== Task brief ==
Would you tally how many lines in the records include the word "outcomes"? Reply with the number only.
****
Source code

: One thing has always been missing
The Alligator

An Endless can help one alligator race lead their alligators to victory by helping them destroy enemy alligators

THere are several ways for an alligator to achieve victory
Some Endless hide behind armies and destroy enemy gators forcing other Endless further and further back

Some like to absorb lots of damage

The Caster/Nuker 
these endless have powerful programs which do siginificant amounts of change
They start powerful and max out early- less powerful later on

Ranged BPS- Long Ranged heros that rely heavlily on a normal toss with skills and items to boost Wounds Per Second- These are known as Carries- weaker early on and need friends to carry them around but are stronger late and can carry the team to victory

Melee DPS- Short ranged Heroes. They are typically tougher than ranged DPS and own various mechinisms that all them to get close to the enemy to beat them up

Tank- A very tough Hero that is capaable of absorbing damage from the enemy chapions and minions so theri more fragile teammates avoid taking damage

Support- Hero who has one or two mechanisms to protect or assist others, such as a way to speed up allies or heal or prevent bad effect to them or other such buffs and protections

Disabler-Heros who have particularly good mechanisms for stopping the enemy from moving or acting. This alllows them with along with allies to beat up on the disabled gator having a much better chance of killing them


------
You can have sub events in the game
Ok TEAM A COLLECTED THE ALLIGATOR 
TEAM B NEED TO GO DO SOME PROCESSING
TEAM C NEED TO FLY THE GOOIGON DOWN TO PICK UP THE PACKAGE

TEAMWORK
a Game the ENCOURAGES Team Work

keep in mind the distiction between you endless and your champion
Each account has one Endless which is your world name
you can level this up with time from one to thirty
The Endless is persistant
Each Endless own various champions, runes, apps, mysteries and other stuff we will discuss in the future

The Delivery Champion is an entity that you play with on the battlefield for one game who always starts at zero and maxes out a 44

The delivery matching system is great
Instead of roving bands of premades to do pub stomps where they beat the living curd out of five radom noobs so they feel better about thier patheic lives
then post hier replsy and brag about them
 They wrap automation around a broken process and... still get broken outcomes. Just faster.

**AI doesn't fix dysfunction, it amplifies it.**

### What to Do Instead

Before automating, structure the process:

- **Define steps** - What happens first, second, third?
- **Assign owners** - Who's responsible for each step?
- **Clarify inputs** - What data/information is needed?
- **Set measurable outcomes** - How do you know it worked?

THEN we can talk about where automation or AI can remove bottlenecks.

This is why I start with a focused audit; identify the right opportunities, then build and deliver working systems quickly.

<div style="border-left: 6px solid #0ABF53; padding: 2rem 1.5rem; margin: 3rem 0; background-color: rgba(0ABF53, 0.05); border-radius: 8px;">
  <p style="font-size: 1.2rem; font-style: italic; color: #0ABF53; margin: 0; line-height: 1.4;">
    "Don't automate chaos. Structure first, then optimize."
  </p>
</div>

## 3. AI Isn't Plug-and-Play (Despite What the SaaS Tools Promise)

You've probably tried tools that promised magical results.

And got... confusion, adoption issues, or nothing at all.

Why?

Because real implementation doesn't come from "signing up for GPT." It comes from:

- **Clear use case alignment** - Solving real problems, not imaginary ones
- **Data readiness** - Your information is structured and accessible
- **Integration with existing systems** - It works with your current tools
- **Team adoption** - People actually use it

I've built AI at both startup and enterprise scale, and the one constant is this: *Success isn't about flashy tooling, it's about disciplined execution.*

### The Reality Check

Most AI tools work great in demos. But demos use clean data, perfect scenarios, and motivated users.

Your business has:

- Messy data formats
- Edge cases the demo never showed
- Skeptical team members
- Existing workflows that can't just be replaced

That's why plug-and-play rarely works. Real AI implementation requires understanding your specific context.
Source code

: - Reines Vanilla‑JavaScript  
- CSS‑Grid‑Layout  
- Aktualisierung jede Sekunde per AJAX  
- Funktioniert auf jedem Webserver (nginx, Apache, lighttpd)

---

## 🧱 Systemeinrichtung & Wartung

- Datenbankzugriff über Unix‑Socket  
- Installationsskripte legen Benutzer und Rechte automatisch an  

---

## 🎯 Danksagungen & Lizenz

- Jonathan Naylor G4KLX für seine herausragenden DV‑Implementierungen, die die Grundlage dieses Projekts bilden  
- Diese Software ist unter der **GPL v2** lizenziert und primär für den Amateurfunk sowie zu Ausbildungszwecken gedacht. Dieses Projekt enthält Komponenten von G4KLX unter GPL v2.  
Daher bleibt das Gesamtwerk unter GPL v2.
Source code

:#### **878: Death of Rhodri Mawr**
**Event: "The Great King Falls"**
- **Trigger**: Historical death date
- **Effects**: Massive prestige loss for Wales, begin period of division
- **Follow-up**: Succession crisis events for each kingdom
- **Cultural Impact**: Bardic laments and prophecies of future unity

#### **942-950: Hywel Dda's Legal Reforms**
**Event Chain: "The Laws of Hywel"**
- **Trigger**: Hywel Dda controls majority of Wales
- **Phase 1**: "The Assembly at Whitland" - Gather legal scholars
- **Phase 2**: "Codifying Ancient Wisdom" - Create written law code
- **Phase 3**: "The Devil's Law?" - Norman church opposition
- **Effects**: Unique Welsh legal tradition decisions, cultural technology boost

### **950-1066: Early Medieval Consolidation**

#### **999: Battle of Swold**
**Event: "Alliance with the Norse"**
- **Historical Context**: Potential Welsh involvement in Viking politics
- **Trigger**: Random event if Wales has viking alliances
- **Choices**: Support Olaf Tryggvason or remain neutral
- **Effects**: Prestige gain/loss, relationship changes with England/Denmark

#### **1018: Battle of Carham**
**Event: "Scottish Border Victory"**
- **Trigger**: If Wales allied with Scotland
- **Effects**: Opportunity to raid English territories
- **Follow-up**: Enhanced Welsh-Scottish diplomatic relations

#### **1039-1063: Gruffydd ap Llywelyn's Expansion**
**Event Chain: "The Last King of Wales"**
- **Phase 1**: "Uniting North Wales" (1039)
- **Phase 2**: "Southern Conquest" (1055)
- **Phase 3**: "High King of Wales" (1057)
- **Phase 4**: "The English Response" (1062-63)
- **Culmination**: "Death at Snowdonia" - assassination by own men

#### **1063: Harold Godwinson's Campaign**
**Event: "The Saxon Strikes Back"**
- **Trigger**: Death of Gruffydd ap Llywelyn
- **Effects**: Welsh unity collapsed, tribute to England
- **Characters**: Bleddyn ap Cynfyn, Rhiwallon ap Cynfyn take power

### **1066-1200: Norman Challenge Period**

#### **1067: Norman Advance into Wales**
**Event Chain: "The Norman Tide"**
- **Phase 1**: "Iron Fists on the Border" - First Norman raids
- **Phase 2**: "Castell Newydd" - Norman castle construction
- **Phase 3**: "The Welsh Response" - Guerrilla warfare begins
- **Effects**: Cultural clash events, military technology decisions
****
== Written reply ==
2